START TASK DATA

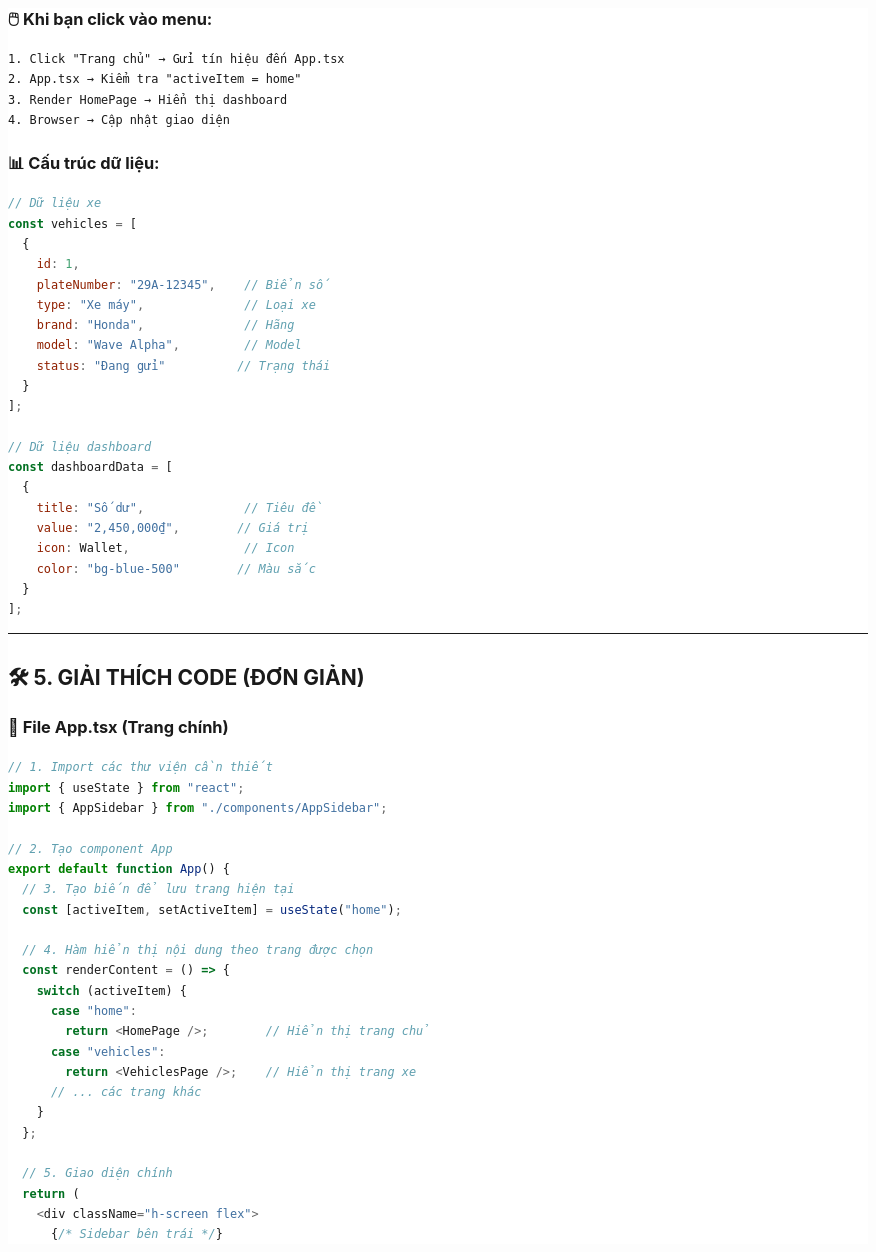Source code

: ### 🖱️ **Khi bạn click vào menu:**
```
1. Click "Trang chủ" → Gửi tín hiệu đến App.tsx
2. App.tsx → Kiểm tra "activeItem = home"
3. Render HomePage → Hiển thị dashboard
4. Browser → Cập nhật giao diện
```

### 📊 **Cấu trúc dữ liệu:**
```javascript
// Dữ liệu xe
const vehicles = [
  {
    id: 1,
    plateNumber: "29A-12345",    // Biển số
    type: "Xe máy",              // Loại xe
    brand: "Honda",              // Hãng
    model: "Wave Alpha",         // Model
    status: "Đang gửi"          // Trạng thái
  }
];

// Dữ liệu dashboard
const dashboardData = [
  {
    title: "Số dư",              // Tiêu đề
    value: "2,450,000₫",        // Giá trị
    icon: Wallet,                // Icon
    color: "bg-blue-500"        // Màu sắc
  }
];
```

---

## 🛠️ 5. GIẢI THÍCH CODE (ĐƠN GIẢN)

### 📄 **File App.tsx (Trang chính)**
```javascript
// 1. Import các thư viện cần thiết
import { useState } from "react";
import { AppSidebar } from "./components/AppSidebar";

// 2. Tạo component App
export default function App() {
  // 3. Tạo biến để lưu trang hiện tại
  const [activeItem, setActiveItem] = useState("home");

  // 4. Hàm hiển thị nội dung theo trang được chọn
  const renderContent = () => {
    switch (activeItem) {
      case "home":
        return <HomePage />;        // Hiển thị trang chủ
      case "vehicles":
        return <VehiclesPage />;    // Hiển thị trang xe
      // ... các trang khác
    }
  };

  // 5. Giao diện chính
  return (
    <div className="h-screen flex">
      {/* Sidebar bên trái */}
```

END TASK DATA
START TASK DATA

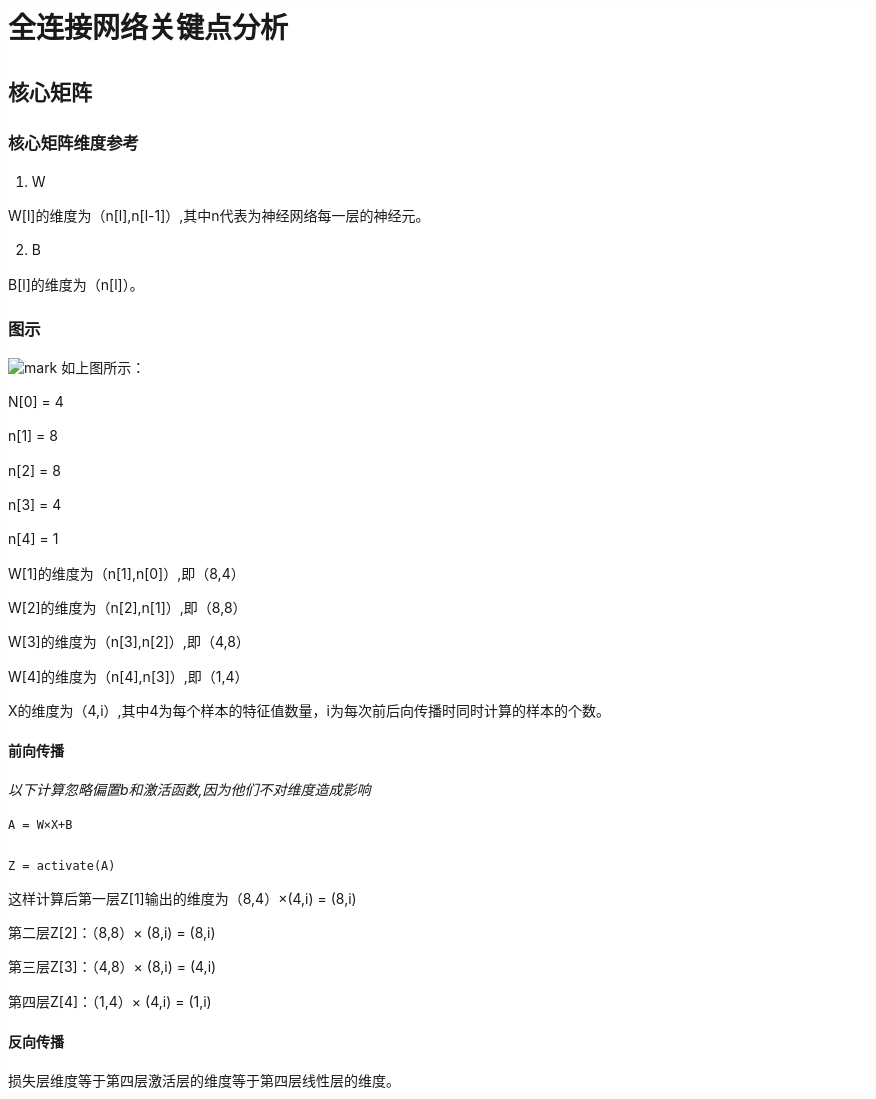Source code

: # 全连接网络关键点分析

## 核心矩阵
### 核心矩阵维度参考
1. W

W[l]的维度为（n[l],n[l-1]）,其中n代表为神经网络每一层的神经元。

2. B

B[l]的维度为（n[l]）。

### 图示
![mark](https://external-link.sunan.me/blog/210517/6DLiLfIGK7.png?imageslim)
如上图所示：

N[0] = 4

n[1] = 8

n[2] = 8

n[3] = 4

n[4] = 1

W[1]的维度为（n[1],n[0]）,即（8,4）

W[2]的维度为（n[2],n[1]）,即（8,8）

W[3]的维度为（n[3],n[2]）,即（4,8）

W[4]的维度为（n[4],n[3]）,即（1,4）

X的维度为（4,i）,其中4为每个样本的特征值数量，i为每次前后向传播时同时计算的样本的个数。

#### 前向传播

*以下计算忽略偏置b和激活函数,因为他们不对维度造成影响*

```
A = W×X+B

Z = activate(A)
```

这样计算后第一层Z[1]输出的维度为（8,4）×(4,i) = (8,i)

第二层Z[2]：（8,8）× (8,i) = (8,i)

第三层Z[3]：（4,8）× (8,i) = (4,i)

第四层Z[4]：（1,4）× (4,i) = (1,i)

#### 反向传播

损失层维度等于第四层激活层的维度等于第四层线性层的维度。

END TASK DATA
START TASK DATA

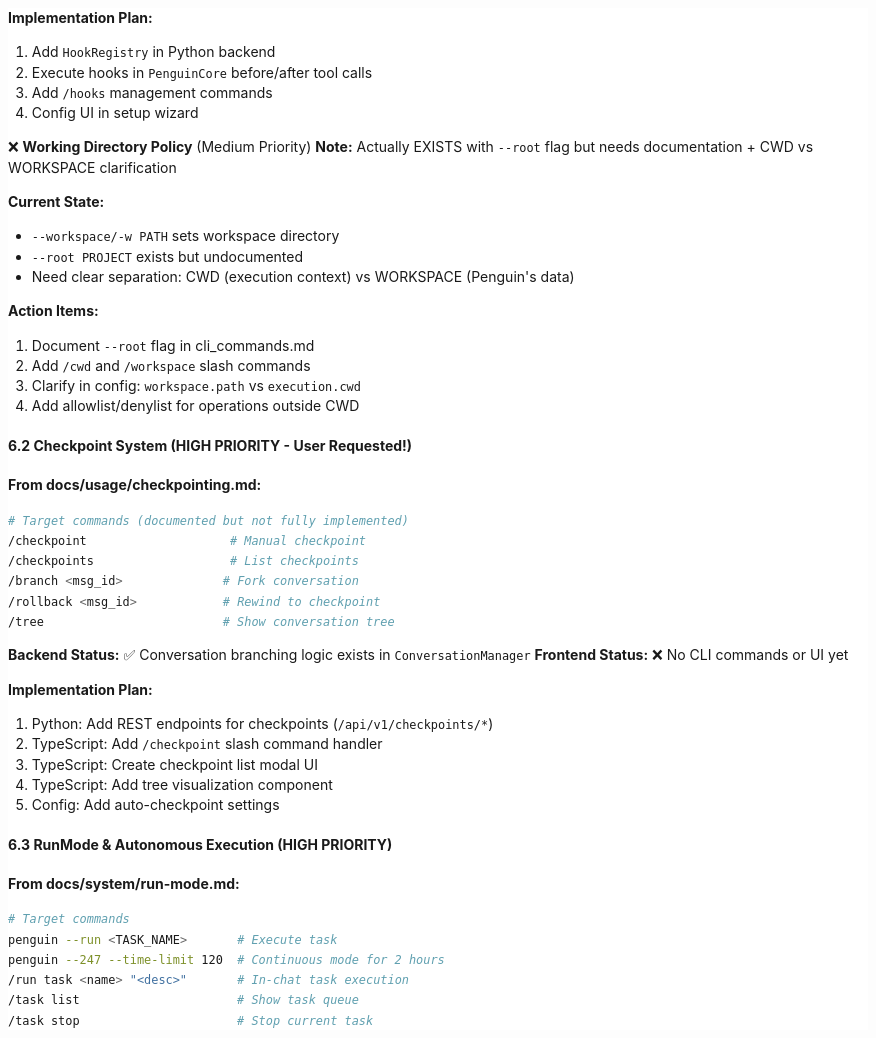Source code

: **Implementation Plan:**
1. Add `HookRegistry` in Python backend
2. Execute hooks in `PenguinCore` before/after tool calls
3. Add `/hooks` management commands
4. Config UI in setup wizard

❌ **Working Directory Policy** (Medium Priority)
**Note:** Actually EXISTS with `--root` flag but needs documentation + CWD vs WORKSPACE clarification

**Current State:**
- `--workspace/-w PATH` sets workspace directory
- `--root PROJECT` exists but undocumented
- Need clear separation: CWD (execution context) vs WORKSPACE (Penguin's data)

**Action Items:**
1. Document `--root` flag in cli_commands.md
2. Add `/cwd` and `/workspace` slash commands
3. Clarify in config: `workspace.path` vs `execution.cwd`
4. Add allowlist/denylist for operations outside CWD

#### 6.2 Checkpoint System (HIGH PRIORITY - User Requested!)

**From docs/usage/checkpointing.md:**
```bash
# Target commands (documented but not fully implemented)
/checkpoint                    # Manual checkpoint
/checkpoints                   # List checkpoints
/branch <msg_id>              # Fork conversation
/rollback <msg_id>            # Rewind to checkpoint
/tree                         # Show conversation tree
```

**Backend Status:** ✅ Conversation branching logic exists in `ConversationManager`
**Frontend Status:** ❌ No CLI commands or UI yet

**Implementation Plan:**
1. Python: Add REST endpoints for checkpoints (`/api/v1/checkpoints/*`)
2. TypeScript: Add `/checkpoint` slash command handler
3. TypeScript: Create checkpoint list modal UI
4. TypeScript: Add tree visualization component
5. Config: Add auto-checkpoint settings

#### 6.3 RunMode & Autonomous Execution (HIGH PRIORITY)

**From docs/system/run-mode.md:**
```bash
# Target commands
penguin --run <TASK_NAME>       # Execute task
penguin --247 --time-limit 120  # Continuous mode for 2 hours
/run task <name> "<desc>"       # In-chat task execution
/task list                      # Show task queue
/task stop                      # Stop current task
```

END TASK DATA

_TO DO_: Every line above holding the string "liệu" should be listed.

_RESULT BELOW_:
### 📊 **Cấu trúc dữ liệu:**
// Dữ liệu xe
// Dữ liệu dashboard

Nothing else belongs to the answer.